Donnerstag, 17. November 2011

Besuchervolumen

„Die Tagesausgaben pro Übernachtung betragen 110,50 Euro, das jährliche Besuchervolumen in Übernachtungen beträgt 1,4 Mio“, meldet das German Convention Bureau.[1]
Was mag wohl ein Volumen in Übernachtungen sein? Paßt ein Volumen in Übernachtungen hinein? Und läßt die Logik das überhaupt zu? Steckt da nicht ein Kategorienfehler drin? Was ein Besuchervolumen ist, wußte ich einst, als ich noch zur Schule ging. Man kann es ausrechnen, wenn man die Masse und das spezifische Gewicht des Besuchers kennt, oder so ähnlich. Aber das ist lange her.
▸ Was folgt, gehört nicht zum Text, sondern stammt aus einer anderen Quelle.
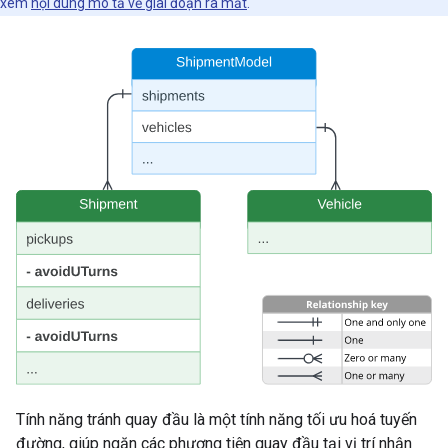
xem
nội dung mô tả về giai đoạn ra mắt
.
Tính năng tránh quay đầu là một tính năng tối ưu hoá tuyến
đường, giúp ngăn các phương tiện quay đầu tại vị trí nhận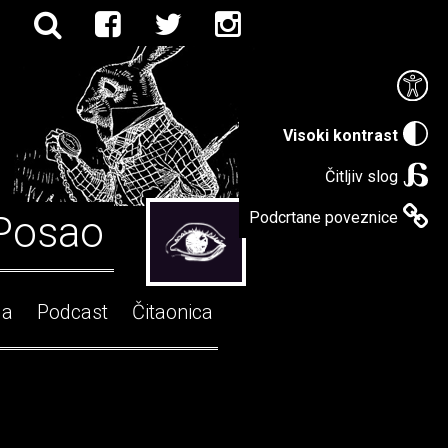
Visoki kontrast
Čitljiv slog
Posao
Podcrtane poveznice
ga
Podcast
Čitaonica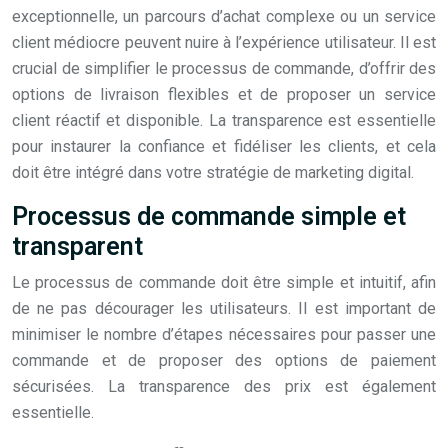
exceptionnelle, un parcours d’achat complexe ou un service
client médiocre peuvent nuire à l’expérience utilisateur. Il est
crucial de simplifier le processus de commande, d’offrir des
options de livraison flexibles et de proposer un service
client réactif et disponible. La transparence est essentielle
pour instaurer la confiance et fidéliser les clients, et cela
doit être intégré dans votre stratégie de marketing digital.
Processus de commande simple et
transparent
Le processus de commande doit être simple et intuitif, afin
de ne pas décourager les utilisateurs. Il est important de
minimiser le nombre d’étapes nécessaires pour passer une
commande et de proposer des options de paiement
sécurisées. La transparence des prix est également
essentielle.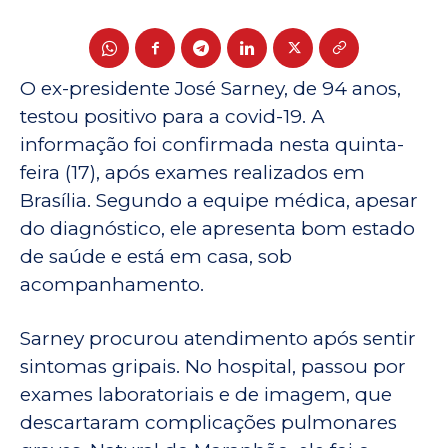
O ex-presidente José Sarney, de 94 anos,
testou positivo para a covid-19. A
informação foi confirmada nesta quinta-
feira (17), após exames realizados em
Brasília. Segundo a equipe médica, apesar
do diagnóstico, ele apresenta bom estado
de saúde e está em casa, sob
acompanhamento.
Sarney procurou atendimento após sentir
sintomas gripais. No hospital, passou por
exames laboratoriais e de imagem, que
descartaram complicações pulmonares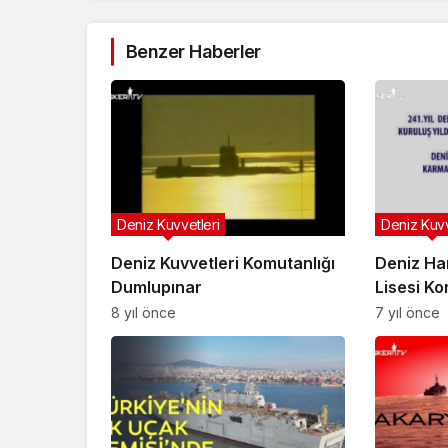
Benzer Haberler
Deniz Kuvvetleri
Deniz Kuvv
Deniz Kuvvetleri Komutanlığı
Deniz Ha
Dumlupınar
Lisesi Ko
Marşları
8 yıl önce
7 yıl önce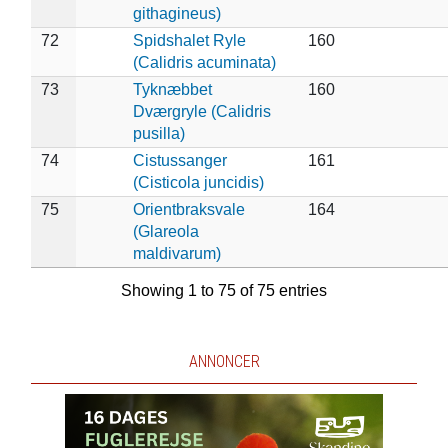
githagineus)
72
Spidshalet Ryle
160
(Calidris acuminata)
73
Tyknæbbet
160
Dværgryle (Calidris
pusilla)
74
Cistussanger
161
(Cisticola juncidis)
75
Orientbraksvale
164
(Glareola
maldivarum)
Showing 1 to 75 of 75 entries
ANNONCER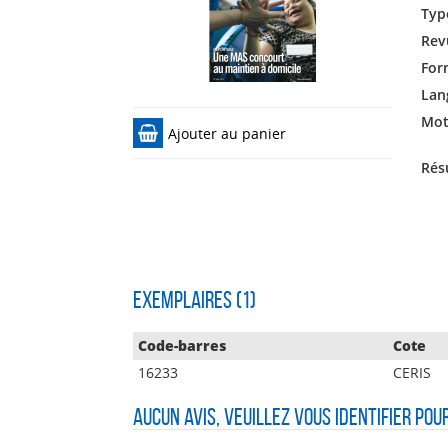
Typ
Rev
For
Lan
Mots
Ajouter au panier
Rés
Exemplaires (1)
Code-barres
Cote
16233
CERIS
Aucun avis, veuillez vous identifier pou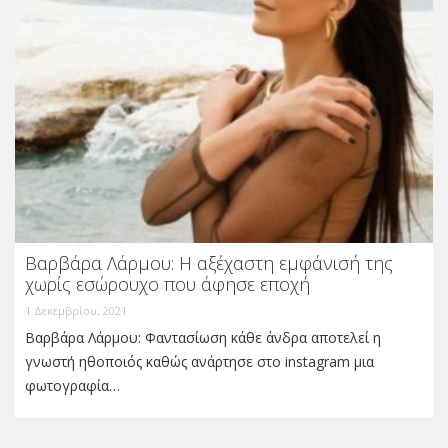
Βαρβάρα Λάρμου: Η αξέχαστη εμφάνισή της
χωρίς εσώρουχο που άφησε εποχή
1 Δεκεμβρίου, 2021
Βαρβάρα Λάρμου: Φαντασίωση κάθε άνδρα αποτελεί η
γνωστή ηθοποιός καθώς ανάρτησε στο instagram μια
φωτογραφία…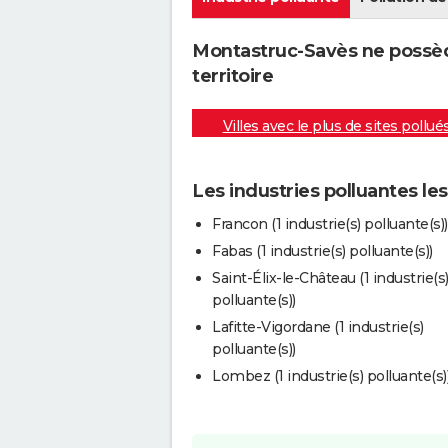
Montastruc-Savès ne possèd
territoire
Villes avec le plus de sites pollué
Les industries polluantes l
Francon (1 industrie(s) polluante(s))
Fabas (1 industrie(s) polluante(s))
Saint-Élix-le-Château (1 industrie(s
polluante(s))
Lafitte-Vigordane (1 industrie(s)
polluante(s))
Lombez (1 industrie(s) polluante(s)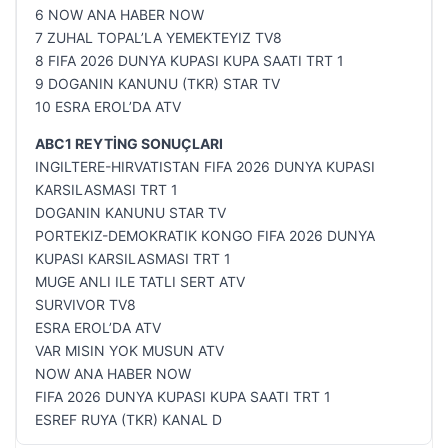
6 NOW ANA HABER NOW
7 ZUHAL TOPAL’LA YEMEKTEYIZ TV8
8 FIFA 2026 DUNYA KUPASI KUPA SAATI TRT 1
9 DOGANIN KANUNU (TKR) STAR TV
10 ESRA EROL’DA ATV
ABC1 REYTİNG SONUÇLARI
INGILTERE-HIRVATISTAN FIFA 2026 DUNYA KUPASI
KARSILASMASI TRT 1
DOGANIN KANUNU STAR TV
PORTEKIZ-DEMOKRATIK KONGO FIFA 2026 DUNYA
KUPASI KARSILASMASI TRT 1
MUGE ANLI ILE TATLI SERT ATV
SURVIVOR TV8
ESRA EROL’DA ATV
VAR MISIN YOK MUSUN ATV
NOW ANA HABER NOW
FIFA 2026 DUNYA KUPASI KUPA SAATI TRT 1
ESREF RUYA (TKR) KANAL D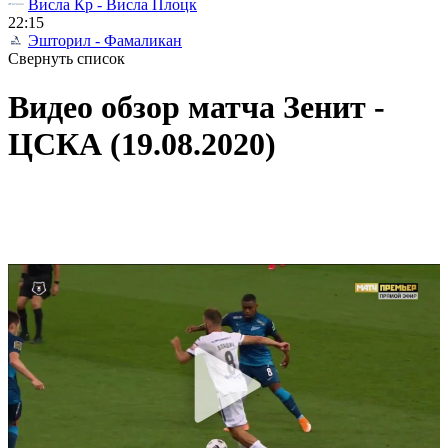
Висла Кр - Висла Плоцк
22:15
Эшторил - Фамаликан
Свернуть список
Видео обзор матча Зенит -
ЦСКА (19.08.2020)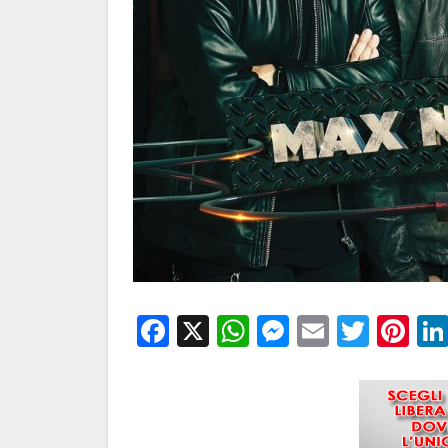
Facebook
X
WhatsApp
Messenge
Email
Twitt
Pi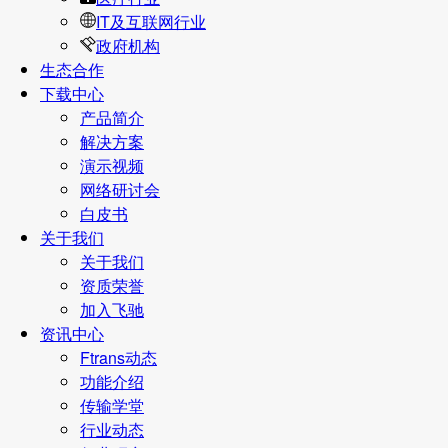
IT及互联网行业
政府机构
生态合作
下载中心
产品简介
解决方案
演示视频
网络研讨会
白皮书
关于我们
关于我们
资质荣誉
加入飞驰
资讯中心
Ftrans动态
功能介绍
传输学堂
行业动态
Heute hat man, wie uns der Ostdeutsche Sparkassenverband mitteilt, andere, exakte Methoden, die ich ganz und gar nicht mehr kapiere: „Unberücksichtigt bleiben auch Einrichtungen, die ihr Besuchervolumen nicht durch eine exakte Erfassung (z.B. durch verkaufte Eintrittskarten oder mit Hilfe eines Drehkreuzes) bestimmen können.“[2]
Nebenbei, für die, die nicht wissen, was ein Drehkreuz ist: So nennt das gewöhnliche Volk die Personenvereinzelungsanlage.

Kommentare:

Stephanus hat gesagt…

Duden hilft - über die eigenen Sprachgrenzen hinaus:

http://www.duden.de/rechtschreibung/Volumen

Ludwig Trepl hat gesagt…

Ja glauben Sie denn wirklich, das wüßte ich nicht? Und halten Sie es wirklich für erlaubt, daß man uns dauernd mit irgendwelchem Fachchinesisch belästigt? Sind Sie der Meinung, daß "Straßenbegleitgrün" und "Spontanvegetation", nur weil es im Binnenjargon der Stadtplaner vorkommt, zu Unrecht ins Dummdeutsch-Lexikon aufgenommen wurde?

Stephanus hat gesagt…

Mann des Schreiens - was Sie alles wissen; aber nicht parat haben, wenn Sie so loslegen; Sie wirken auch mich wie Nörgel-Begleitgrün...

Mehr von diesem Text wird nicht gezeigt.